When Henry, who was putting his trumpet away right beside his little sister, didn’t notice, I feared he had been sipping from his secret stash of liquor again. I started for where the stranger was whispering in my daughter’s ear, but Charles held me back. “She’s fine, Mother. She’s a small bird with big wings. We’re watching her closely,” he said.

Then the woman kissed Marlena on the forehead and continued talking to her.

“Marlena,” I called out.

She looked around, disoriented, and when she spotted me in the crowd, she said, “Just a minute, Mama. This lady is telling me something important.”

“Go get her, Charles,” I said. “What’s that woman saying to her?”

Charles walked over, and Jonathon followed, but Marlena turned her back to them as if she didn’t want them butting in. I laughed when Charles swept her petite body up in his arms and carried her over to me. She was mad, but her dramatic side continued to flare as she swung her head back while in the arms of her brother and blew a kiss to the woman who was still smiling.

The woman held her finger up to her lips as if to say, “Shhh, don’t tell,” then she waved to my daughter.

When the ferry touched the dock and people started rushing about with anticipation, I nearly did the Charleston myself. Charles put Marlena down, and she and I held playful hands as we joined a line of people exiting the ferry. We bumped into the woman who had been whispering into Marlena’s ear and she winked at my daughter.

“What was that woman whispering to you about?” I asked.

“It’s a secret,” she answered coyly.

I shook my head and looked her straight in the eyes. “I’m your mother,” I said. “And that woman was a stranger. You will tell me what she said.”

“I can’t tell you.”

“Why not?” I asked.

“It’s none of your beeswax,” she said, sounding way too old for her age and making me feel too old to deal with her.

“Marlena,” I scolded. “A young lady respects her mother.”

She rolled her eyes and said, “If I tell you, it will ruin my destiny. If I tell you, I won’t be famous.”

“What on God’s Earth are you talking about?” I asked.

“I don’t know.”

“Fine,” I snapped. “If you don’t tell me everything right this moment, you won’t get to search for shells or walk the beach or do anything with us as a family, do you hear?”

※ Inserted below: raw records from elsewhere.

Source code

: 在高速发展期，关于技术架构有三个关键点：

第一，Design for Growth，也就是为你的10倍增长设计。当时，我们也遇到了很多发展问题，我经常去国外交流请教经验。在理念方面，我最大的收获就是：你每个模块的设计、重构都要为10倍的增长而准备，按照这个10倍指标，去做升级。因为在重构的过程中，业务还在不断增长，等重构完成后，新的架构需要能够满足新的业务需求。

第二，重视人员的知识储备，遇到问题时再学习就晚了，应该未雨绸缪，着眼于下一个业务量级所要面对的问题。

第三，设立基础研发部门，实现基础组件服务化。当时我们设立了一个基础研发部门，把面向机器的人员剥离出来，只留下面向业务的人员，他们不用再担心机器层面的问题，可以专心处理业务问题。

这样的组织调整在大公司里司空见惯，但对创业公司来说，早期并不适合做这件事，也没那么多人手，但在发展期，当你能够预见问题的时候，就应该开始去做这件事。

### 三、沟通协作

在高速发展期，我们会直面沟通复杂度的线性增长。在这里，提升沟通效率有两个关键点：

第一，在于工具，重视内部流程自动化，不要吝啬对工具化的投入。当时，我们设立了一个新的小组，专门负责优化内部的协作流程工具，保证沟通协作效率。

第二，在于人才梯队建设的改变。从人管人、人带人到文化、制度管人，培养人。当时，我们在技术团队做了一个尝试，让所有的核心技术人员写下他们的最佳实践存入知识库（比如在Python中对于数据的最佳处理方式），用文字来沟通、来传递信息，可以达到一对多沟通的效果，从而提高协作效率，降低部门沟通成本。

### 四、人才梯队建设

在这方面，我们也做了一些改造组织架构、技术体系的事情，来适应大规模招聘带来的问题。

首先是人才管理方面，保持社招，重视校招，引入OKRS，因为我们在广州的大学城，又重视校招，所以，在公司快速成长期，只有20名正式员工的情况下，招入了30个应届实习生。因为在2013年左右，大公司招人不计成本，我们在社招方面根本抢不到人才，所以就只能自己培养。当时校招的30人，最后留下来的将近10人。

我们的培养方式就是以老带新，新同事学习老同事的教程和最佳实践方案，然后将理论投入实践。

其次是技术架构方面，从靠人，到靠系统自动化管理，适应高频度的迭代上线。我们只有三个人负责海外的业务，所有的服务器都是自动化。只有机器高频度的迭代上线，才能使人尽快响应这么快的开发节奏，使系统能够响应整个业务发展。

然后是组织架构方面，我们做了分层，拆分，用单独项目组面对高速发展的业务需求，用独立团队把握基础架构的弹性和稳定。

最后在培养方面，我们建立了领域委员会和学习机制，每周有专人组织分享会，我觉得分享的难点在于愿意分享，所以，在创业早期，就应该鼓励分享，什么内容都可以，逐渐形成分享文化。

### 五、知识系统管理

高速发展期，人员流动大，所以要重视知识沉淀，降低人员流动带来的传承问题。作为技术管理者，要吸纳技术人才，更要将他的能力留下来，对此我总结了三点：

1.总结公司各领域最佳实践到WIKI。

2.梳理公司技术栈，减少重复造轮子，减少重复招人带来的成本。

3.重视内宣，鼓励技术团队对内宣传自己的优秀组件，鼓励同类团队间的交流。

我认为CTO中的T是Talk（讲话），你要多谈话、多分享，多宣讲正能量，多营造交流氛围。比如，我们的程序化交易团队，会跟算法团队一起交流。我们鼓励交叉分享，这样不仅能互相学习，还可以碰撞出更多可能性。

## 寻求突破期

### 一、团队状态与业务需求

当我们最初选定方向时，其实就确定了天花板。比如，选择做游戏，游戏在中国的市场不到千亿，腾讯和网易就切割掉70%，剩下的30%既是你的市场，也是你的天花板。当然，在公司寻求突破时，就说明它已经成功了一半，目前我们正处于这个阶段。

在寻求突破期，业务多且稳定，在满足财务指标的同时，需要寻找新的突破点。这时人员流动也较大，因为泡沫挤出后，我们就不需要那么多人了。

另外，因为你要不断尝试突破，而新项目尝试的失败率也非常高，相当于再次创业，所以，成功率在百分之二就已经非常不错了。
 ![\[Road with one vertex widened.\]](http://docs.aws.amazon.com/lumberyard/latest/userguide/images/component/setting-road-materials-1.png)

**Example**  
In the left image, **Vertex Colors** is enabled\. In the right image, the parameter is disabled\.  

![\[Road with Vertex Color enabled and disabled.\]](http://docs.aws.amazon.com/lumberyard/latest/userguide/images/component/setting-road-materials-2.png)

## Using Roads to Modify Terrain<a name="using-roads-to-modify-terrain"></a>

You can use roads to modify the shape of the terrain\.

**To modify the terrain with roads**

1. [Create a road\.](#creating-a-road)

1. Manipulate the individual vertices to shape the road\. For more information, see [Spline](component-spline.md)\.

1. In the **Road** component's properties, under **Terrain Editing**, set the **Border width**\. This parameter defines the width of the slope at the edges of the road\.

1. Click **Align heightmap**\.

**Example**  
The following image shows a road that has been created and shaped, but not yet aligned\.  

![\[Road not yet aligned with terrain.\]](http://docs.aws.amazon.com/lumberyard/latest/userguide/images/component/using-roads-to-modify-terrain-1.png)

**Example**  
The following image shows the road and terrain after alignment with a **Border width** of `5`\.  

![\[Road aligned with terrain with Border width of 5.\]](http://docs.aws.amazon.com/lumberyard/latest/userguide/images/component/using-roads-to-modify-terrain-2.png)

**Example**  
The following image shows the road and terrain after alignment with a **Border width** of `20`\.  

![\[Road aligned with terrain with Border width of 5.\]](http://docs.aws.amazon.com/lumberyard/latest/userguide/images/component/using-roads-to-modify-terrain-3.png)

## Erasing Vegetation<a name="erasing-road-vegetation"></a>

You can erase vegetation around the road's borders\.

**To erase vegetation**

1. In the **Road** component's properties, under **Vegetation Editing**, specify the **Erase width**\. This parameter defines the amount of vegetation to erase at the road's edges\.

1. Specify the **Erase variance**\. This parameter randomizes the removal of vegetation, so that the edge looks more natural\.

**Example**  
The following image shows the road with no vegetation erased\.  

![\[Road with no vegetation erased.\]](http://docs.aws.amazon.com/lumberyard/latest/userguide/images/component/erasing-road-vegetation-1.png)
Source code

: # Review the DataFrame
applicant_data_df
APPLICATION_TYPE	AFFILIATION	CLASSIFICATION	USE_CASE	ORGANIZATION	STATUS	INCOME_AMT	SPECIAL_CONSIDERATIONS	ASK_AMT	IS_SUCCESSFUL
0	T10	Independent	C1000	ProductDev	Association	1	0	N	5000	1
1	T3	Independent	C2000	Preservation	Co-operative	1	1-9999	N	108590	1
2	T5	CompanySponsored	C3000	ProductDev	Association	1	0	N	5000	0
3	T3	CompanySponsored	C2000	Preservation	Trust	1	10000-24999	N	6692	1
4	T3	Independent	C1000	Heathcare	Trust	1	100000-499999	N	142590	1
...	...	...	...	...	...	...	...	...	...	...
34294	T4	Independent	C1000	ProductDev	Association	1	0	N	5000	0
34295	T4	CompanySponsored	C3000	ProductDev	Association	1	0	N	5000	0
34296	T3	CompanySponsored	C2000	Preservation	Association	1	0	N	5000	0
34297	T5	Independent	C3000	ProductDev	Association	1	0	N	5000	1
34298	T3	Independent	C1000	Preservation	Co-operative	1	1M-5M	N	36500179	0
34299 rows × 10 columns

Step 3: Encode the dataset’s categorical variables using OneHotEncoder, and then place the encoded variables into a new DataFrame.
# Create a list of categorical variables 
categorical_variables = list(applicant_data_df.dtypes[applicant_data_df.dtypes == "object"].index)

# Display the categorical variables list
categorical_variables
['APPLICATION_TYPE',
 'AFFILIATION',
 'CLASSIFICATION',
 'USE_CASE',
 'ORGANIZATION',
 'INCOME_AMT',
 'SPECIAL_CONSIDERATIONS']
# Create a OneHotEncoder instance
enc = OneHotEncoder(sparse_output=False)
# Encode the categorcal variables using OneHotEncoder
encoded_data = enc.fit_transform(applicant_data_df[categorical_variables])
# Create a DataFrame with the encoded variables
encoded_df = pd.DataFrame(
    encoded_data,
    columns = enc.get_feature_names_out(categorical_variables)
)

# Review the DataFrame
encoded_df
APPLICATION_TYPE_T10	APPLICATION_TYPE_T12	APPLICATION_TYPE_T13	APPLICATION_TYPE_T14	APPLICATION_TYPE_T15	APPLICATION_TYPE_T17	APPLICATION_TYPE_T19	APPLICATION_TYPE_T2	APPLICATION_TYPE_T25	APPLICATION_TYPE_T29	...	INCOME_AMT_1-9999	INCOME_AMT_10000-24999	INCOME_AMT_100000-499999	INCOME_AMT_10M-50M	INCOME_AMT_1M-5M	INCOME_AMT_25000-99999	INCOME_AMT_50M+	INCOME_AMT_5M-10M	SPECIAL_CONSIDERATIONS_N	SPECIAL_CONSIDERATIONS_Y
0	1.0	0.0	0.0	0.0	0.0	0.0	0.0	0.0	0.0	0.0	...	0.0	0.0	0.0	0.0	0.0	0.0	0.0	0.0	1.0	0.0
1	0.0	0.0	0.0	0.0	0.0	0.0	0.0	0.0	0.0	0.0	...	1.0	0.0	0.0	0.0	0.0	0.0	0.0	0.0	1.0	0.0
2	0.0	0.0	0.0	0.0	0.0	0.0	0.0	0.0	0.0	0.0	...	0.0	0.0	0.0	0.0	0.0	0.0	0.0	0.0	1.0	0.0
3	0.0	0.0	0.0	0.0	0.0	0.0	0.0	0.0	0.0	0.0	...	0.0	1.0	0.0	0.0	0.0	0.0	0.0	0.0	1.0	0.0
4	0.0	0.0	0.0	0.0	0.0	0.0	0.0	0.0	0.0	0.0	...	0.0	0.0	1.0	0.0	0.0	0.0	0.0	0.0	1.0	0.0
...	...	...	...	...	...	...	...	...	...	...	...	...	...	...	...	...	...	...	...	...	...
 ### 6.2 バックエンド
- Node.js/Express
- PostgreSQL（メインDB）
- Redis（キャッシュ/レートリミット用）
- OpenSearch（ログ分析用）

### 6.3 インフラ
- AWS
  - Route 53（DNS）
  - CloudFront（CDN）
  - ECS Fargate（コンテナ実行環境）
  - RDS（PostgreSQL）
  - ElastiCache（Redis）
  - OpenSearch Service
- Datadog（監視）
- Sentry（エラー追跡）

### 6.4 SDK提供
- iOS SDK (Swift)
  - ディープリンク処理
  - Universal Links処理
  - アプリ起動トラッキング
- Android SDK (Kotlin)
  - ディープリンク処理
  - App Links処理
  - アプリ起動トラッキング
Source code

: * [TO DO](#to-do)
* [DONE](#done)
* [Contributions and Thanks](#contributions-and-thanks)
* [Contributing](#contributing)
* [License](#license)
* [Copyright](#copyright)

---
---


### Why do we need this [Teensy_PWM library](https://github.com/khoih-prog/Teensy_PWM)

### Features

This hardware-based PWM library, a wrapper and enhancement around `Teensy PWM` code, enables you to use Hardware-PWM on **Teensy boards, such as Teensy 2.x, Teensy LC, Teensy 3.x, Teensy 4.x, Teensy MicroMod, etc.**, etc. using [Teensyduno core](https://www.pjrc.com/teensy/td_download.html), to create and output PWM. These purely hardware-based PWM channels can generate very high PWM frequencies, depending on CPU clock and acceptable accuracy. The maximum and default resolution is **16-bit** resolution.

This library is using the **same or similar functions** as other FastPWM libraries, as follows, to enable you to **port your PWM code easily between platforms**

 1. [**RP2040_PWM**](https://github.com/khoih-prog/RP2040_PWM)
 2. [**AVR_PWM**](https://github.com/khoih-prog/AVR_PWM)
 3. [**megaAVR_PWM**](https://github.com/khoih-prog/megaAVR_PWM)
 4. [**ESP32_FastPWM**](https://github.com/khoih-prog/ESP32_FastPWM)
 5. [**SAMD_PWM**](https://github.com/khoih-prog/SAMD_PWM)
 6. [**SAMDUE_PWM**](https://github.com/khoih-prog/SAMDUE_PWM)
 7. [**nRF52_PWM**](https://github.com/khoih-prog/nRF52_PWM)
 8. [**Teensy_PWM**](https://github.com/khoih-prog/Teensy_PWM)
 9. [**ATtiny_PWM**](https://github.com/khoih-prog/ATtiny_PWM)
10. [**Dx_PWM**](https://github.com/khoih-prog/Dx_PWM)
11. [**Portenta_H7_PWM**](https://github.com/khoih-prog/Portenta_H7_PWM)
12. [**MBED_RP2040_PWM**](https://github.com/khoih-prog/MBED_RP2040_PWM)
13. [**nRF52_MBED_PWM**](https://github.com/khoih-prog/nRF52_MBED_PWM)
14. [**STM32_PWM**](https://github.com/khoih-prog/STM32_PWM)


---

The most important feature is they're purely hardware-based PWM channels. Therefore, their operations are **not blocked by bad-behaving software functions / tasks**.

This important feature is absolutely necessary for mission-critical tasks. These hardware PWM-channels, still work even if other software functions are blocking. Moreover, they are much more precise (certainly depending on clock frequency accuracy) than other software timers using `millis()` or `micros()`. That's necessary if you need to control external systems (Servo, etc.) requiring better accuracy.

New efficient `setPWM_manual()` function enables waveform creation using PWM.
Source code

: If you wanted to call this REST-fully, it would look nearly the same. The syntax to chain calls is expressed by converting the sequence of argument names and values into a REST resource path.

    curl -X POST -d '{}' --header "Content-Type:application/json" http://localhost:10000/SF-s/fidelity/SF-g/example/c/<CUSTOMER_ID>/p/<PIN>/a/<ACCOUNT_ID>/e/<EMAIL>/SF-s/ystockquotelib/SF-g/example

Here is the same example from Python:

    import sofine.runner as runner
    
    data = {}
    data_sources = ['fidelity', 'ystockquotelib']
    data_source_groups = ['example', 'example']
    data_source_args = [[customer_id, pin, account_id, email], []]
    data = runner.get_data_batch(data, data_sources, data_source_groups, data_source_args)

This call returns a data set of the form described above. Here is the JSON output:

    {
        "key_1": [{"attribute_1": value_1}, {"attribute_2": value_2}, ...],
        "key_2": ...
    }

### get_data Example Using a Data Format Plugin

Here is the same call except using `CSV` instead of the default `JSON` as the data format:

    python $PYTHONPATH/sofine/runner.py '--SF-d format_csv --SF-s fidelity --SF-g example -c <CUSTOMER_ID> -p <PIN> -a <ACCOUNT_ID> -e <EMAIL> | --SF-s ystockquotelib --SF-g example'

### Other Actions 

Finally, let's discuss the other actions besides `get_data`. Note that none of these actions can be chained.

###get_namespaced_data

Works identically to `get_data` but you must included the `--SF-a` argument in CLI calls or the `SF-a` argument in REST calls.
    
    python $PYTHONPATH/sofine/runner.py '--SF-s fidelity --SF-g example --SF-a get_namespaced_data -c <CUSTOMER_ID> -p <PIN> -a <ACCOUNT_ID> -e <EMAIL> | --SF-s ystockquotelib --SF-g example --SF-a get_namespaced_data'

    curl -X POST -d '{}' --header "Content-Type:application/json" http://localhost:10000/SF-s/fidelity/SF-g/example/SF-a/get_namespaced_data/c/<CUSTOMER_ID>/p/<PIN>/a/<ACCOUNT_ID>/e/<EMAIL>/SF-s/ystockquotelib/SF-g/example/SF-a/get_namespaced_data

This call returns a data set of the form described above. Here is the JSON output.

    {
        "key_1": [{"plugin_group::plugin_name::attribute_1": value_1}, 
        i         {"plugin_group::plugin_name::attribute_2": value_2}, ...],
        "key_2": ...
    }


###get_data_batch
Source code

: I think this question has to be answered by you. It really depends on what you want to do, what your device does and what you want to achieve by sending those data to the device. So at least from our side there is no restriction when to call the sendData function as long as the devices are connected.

By this time we were stepping foot off the ferry, and I was questioning God for giving me a daughter so late in life. I did that from time to time, whenever she acted up. Most of the time, though, she didn’t act like this and I thanked God for giving me a daughter so late in life.

When I noticed her eyes moving about in a creative way, as if she were thinking about the seashell mirror she wanted to make, I knew she was about to give in and tell me what the woman had said to her.

“The lady told me that one day I would be famous.”

“Famous?” asked Jonathon, walking close behind us and listening unbeknownst to us. “For what?”

Marlena stopped at the end of the dock, just before stepping foot onto the east end of Ferry Road. “The lady on the ferry liked the way I danced. And when I finished, she said that I would be famous, more than Lucky Lindy himself, and she said that I would be rich, not from the stock market, but from my fame. Do you think I could be richer than all three of my brothers?” She looked at me for the answer. “I don’t doubt, Marlena, that you’re just as adventurous and invincible as Lindbergh,” said Charles. “But tell us, what would you be famous for?”